**DATA SHOWN**
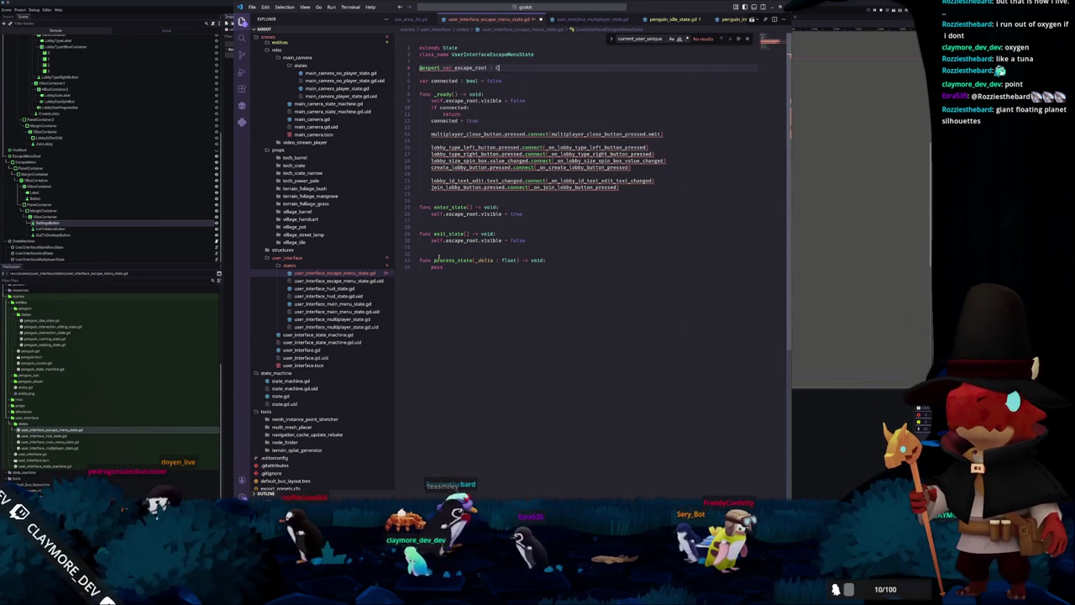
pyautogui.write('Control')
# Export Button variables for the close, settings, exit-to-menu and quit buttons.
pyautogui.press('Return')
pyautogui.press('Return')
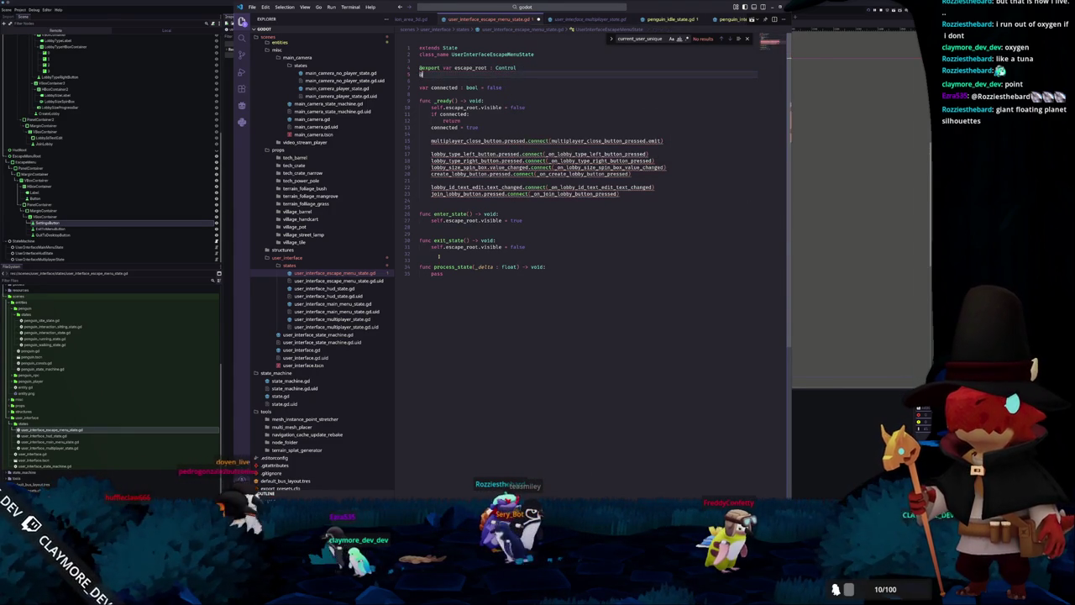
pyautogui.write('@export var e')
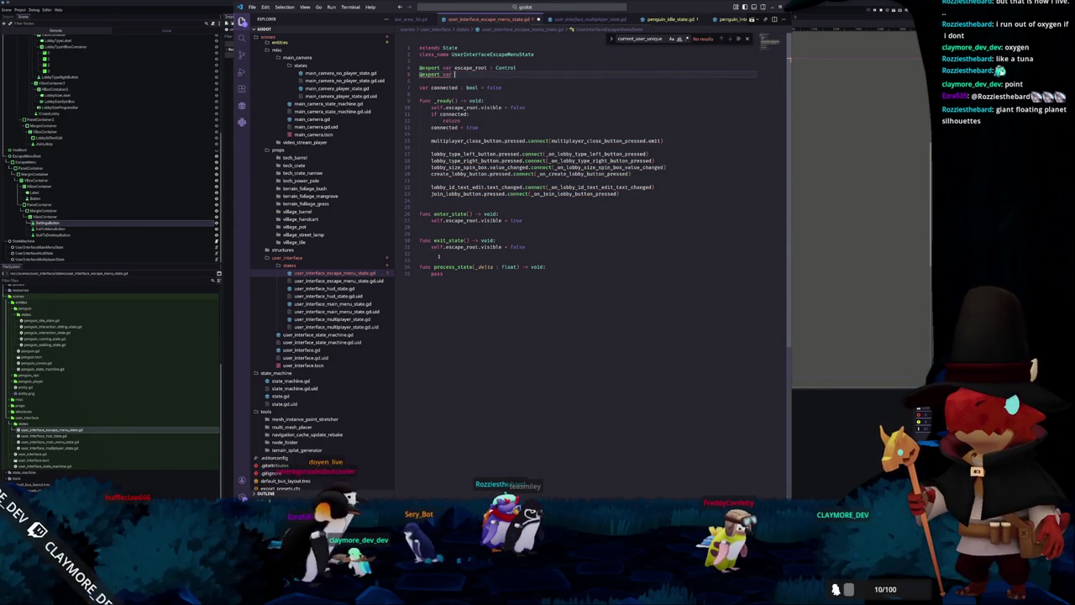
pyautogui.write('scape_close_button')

--

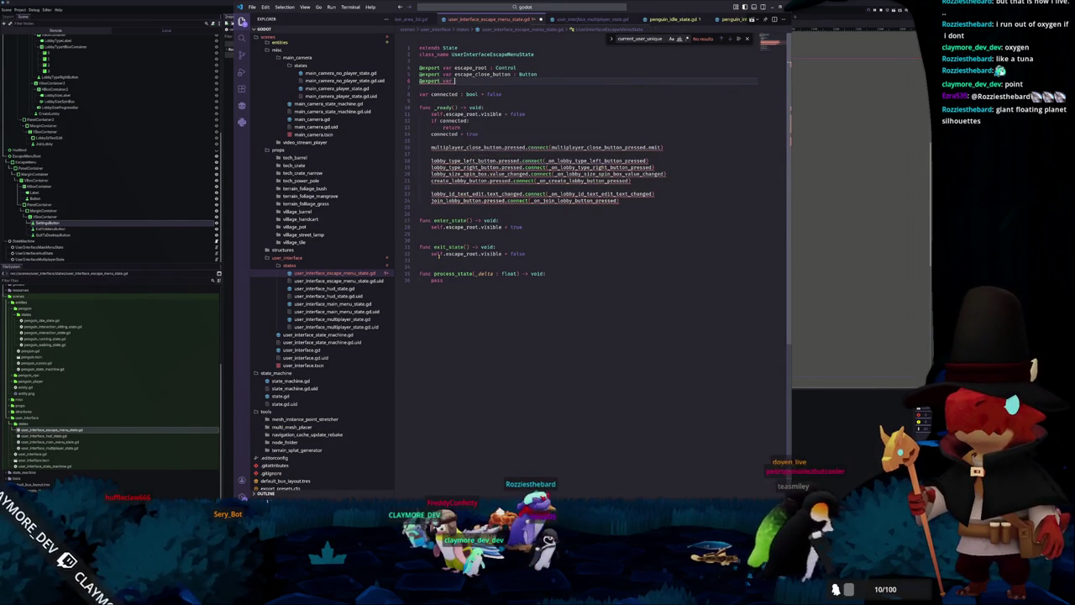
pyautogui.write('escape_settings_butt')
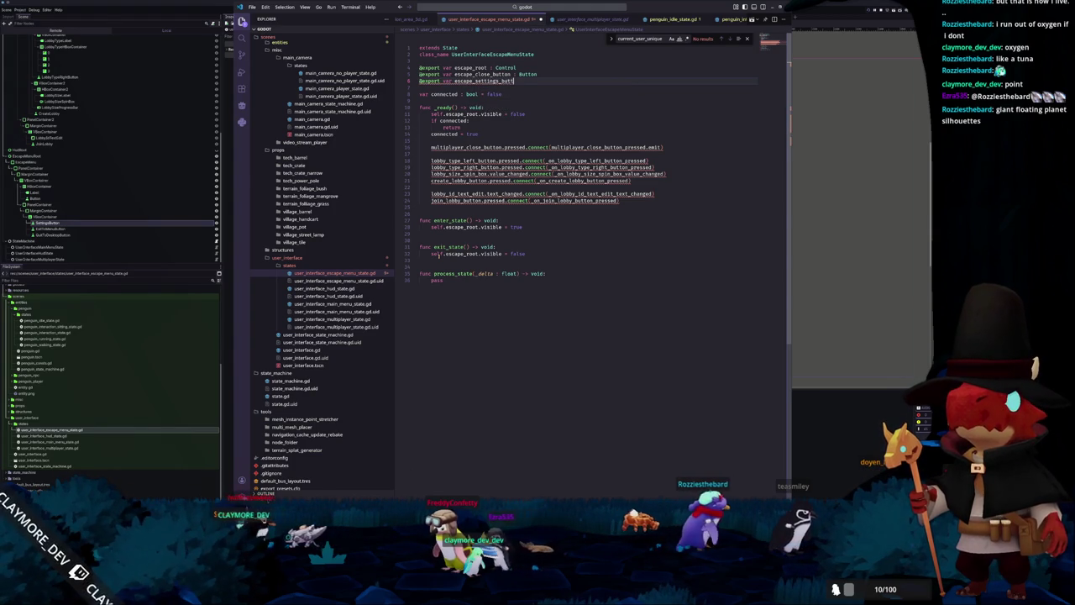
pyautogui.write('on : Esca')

**WHAT IS BEING ASKED**
In the listing above, find the line containing "pyautogui.write('escape_settings_butt')" and the line containing "pyautogui.write('on : Esca')". Reproduce those lines and all between them exactly, with no pictures and nothing more.

**WRITTEN REPLY**
pyautogui.write('escape_settings_butt')
pyautogui.write('on : Esca')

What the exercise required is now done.